#### Passage shown ####

National Flag Post-Primary Presentation Ceremony March 7th 2016:

It seemed like any other morning in the capital: the rush-hour traffic, bitter cold, and a spring wind that nipped at the tips of the nose. Yet something was stirring in north Dublin, as the crowds of uniform-clad students and their teachers flocked to Croke Park. This was no ordinary event; this was the National Flag Post-Primary Presentation, to which all 723 secondary schools in Ireland were invited. In preparation for the 1916 Commemoration Day the following week, three students and two adults were invited to receive the magnificent tricolour flag to fly with pride outside their own schools. School Principal Mrs. English so kindly invited and drove the selected pupils to the event. She was joined by the Chairman of the Board, Jim Hand. I, as the Deputy Head Girl, had the pleasure of representing the senior students of St. Louis. Ellen McGrory, a third-year student, the triumphant winner of our 1916 essay competition, had the honour of collecting our flag. Chantelle McEvoy from first-year, runner-up in the competition, took the final coveted spot for this iconic event.
Despite the spine-chilling cold, the atmosphere of the buzzing crowd was electric. The Cusack stand was soon overflowing with adults and teenagers, unified in our cause: to celebrate the Thomas Francis Meagher Flag Week. Our host for the event was none other than the hilarious Ryan Tubridy. However, that almost paled compared to the next surprise. The presence of the army could only herald the arrival of one man: President Michael D. Higgins! It was then that an tUachtarán took central stage, and explained the reason behind this spectacular gathering. He delivered a captivating speech, its message touching our very hearts with its passion and vigour. The President left us with a valiant mission: to spread the inspirational message of the flag that we hold so dear in our hearts.
What does the Irish tricolour flag represent? The design of our flag was instigated by a man named Thomas Francis Meagher on March 7th 1848. He was a member of the Young Irelanders, an early revolutionary group who fought against the rule of Imperial Britain. After several failed rebellions, tension had grown between the Irish Catholics and Protestants. Instead of uniting to fight for Ireland’s independence, this sparked decades of bloody violence that only drove the groups further apart. Meagher had been inspired by the successes of the French Revolution; he created a new flag based the French Tricolour to reflect the principles of equality, peace and unity. Regarding his choice of colours, he said:
“The white in the centre signifies a lasting truce between orange and green. I trust that beneath its folds, the hands of the Irish Catholic and Irish Protestant may be clasped in generous and heroic brotherhood.”
He was the first person to fly this new tricolour, outside the Wolfe Tone Confederate club in Waterford. For his insurgency, he was sentenced to exile in Tasmania, and two years later, escaped to New York. A triumphant leader and soldier, Meagher then became a hero of the American Civil war, and is now recognised as the patriarch of “Irish Americanism.”

#### Supplied material ####

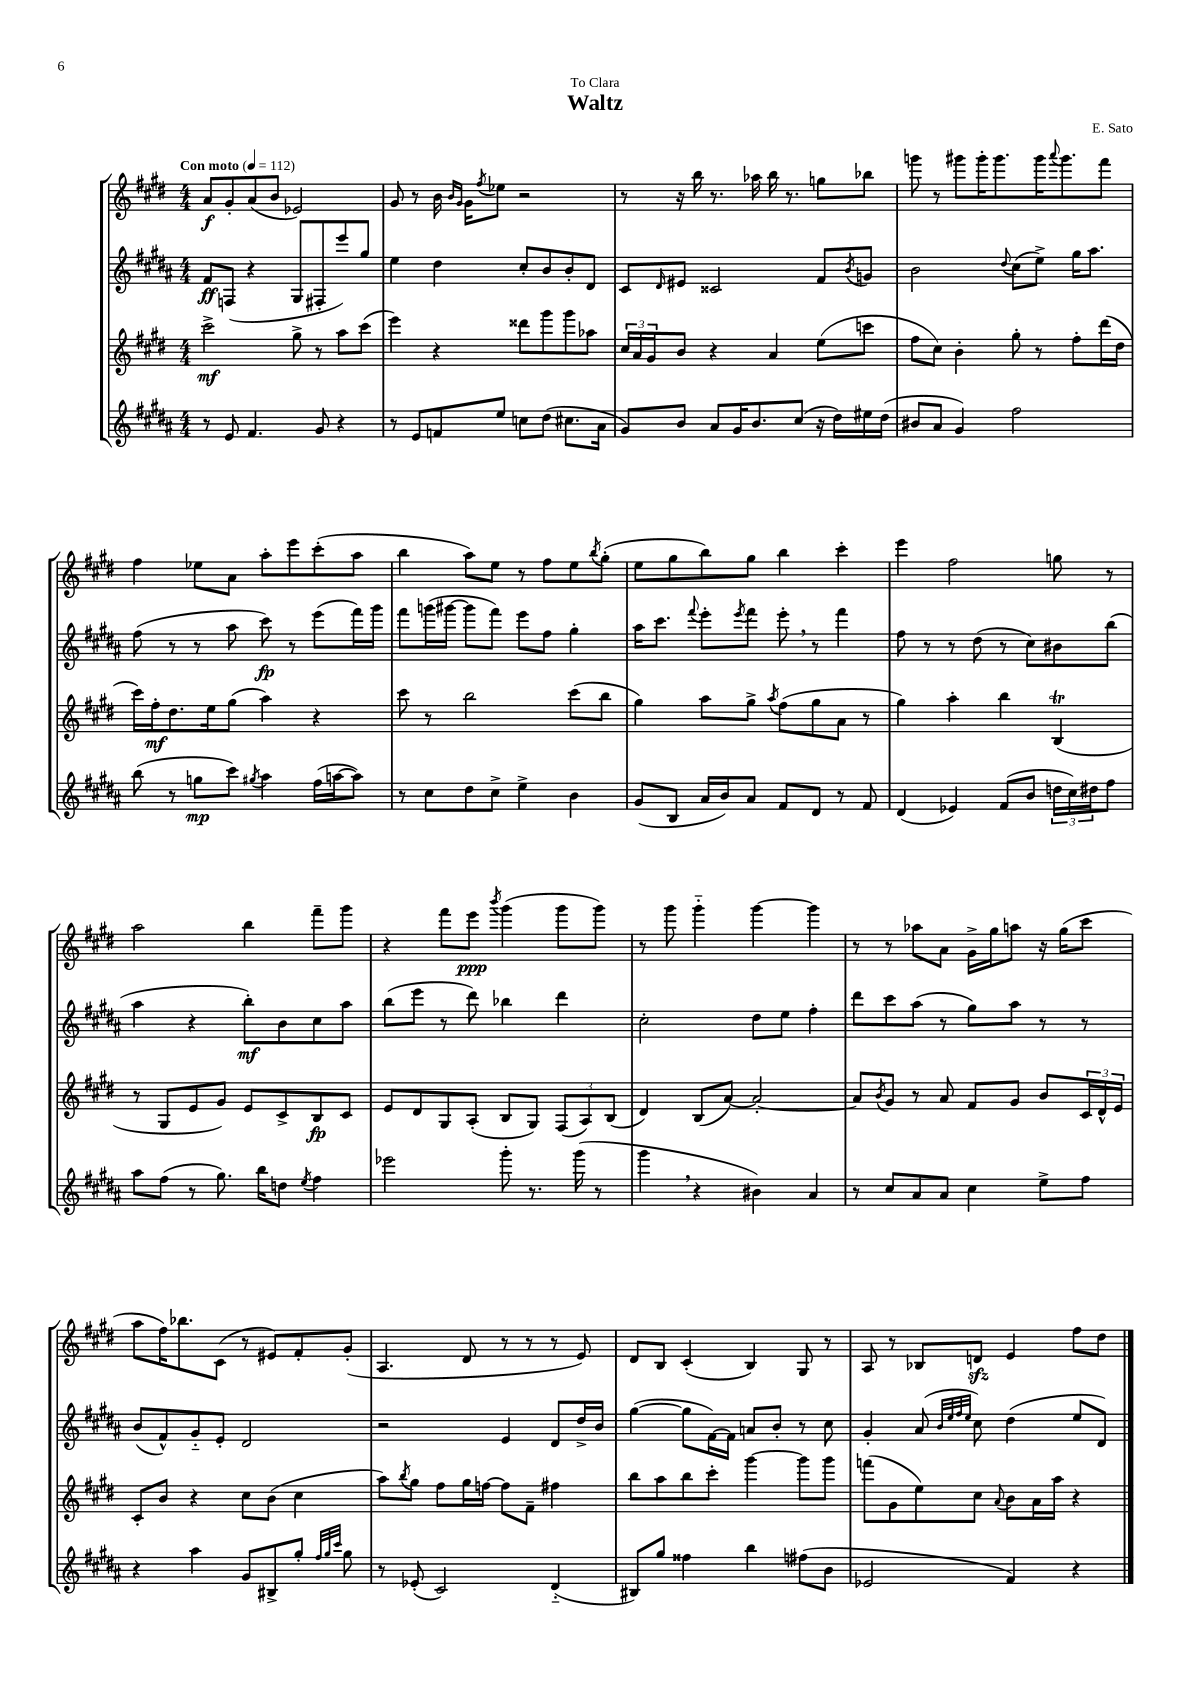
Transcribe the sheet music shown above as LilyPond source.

####

● **Job 1**:
Answer from the flag ceremony passage:
(a) How many secondary schools in Ireland were invited to the presentation?
(b) Who hosted the event?
(c) Where was Thomas Francis Meagher sentenced to exile?
● **Job 2**:
Write out the part of the flag ceremony passage that runs from "Despite the spine-chilling" up to and including "in our hearts.", word for word.
The lines after the flag ceremony passage come from a different source.

● **Right answer 1**:
(a) 723
(b) Ryan Tubridy
(c) Tasmania

● **Right answer 2**:
Despite the spine-chilling cold, the atmosphere of the buzzing crowd was electric. The Cusack stand was soon overflowing with adults and teenagers, unified in our cause: to celebrate the Thomas Francis Meagher Flag Week. Our host for the event was none other than the hilarious Ryan Tubridy. However, that almost paled compared to the next surprise. The presence of the army could only herald the arrival of one man: President Michael D. Higgins! It was then that an tUachtarán took central stage, and explained the reason behind this spectacular gathering. He delivered a captivating speech, its message touching our very hearts with its passion and vigour. The President left us with a valiant mission: to spread the inspirational message of the flag that we hold so dear in our hearts.